*INSTRUCCIONES A SEGUIR*: Prosigue la crónica del partido entre Camioneros y Defensores Unidos a partir de su última oración.

Camioneros tuvo paciencia de equipo convencido. Lo empujó desde el inicio, con la pelota y con la idea fija de jugar en campo rival, aun cuando el primer tiempo se le fue entre intentos sin profundidad y un par de aproximaciones que no alcanzaron para romper el cero. Del otro lado, Defensores Unidos, que llegaba con cuatro sin perder y la ilusión de prenderse arriba, eligió esperar. Apostó a la contra, a encontrar algún espacio en el desorden, pero casi nunca logró incomodar. Así, el descanso encontró a los dos en deuda, con más promesas que acciones concretas.
Pero el Verde no negoció su plan. Salió al segundo tiempo con la misma intención y, cuando el partido pedía algo distinto, lo encontró sin traicionarse. Después de la lluvia, llegó el gol. Gabriel López le cambió la cara al ataque y la jugada terminó donde tenía que terminar: en el área. Ahí apareció Mirko Coronel, lateral con alma de delantero, atento a un rebote y frío para definir de zurda, abajo, imposible para Henricot. Golazo y desahogo.

*ENTRADAS MOSTRADAS*:
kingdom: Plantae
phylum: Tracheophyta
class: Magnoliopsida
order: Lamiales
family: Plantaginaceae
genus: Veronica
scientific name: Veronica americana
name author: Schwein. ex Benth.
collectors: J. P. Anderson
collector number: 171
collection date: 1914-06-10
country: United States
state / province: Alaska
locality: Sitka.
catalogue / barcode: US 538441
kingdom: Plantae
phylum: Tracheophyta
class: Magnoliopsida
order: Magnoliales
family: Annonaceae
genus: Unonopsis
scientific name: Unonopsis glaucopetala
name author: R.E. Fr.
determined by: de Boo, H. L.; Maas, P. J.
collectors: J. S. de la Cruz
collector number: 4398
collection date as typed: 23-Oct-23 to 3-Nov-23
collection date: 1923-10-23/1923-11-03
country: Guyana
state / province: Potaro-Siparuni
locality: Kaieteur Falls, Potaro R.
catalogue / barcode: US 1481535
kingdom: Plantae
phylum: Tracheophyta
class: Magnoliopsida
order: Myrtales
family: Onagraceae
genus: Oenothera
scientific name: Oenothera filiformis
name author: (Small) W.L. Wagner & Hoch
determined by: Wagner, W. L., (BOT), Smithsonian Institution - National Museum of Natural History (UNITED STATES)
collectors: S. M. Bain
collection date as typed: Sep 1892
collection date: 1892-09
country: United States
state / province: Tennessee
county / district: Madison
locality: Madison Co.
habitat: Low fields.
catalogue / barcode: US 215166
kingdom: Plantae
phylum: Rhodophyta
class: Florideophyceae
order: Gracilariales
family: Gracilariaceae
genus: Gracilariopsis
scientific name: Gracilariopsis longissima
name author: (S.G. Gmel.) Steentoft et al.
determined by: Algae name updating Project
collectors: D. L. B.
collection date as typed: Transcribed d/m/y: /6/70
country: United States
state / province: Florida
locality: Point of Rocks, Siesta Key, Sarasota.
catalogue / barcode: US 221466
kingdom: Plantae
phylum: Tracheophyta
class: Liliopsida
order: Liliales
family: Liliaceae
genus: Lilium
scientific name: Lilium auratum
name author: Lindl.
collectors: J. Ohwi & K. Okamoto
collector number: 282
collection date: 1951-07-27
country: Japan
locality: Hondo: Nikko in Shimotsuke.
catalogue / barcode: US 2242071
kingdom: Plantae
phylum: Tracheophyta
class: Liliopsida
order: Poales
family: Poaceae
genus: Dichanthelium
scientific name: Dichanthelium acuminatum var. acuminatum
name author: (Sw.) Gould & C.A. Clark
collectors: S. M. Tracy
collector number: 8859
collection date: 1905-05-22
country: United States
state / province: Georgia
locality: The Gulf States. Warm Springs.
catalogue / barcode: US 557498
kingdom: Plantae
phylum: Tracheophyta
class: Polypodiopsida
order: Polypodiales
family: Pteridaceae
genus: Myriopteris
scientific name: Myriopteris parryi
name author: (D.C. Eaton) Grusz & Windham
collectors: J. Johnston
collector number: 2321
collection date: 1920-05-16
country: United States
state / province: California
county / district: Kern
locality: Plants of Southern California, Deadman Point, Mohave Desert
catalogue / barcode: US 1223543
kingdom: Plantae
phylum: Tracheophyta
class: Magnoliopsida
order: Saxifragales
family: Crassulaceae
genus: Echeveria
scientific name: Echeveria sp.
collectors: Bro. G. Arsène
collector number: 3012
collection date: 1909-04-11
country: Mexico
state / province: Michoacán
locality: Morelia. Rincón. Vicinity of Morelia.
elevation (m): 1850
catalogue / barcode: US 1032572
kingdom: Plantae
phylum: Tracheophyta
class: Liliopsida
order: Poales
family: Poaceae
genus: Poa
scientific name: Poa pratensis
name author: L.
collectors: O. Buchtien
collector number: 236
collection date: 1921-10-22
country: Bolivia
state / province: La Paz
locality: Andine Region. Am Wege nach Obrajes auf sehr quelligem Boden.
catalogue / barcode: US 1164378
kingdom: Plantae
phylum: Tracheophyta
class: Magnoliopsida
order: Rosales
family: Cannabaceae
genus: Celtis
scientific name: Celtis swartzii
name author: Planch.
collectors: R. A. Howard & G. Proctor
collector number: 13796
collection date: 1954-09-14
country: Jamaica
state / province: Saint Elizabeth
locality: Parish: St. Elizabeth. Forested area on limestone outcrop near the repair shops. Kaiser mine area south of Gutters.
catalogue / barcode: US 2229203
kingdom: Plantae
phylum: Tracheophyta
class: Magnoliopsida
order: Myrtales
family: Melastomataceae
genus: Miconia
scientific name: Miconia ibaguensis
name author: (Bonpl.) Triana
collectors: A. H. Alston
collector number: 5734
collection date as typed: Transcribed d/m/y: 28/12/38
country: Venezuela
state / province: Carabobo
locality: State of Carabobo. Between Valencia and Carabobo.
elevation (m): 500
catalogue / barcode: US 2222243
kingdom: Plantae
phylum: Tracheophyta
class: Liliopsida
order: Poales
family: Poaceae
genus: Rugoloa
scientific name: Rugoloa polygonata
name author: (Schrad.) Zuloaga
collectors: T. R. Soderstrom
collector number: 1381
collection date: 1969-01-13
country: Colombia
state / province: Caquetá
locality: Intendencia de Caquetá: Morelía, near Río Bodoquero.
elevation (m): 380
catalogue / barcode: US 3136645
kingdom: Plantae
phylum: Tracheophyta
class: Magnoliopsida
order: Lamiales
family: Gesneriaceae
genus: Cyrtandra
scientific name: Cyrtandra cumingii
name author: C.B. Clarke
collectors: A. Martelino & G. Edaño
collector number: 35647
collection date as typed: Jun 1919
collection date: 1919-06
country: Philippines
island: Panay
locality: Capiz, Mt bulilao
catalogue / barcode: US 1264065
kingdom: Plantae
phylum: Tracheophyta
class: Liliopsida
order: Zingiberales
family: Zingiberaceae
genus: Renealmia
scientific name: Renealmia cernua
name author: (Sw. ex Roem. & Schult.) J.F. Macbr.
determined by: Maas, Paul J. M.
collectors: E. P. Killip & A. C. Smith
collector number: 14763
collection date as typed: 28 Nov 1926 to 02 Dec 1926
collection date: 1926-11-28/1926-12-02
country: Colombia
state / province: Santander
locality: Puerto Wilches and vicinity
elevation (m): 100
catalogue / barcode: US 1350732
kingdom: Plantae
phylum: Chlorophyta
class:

*RESPUESTA OBTENIDA*:
A partir de ahí, Camioneros manejó los tiempos y sostuvo el dominio, hasta estuvo cerca de estirar la ventaja. El CADU, en cambio, no reaccionó: le costó salir de su postura inicial y terminó pagando caro haber esperado demasiado. El final no sorprendió: victoria justa para un equipo que fue el único que quiso ganarlo. Así, el conjunto de Axel Clazón trepó al sexto puesto con 19 puntos y se metió en zona de pelea, mientras que Defensores Unidos quedó 17° con 11, con la sensación de que la tarde se le pasó sin competir del todo.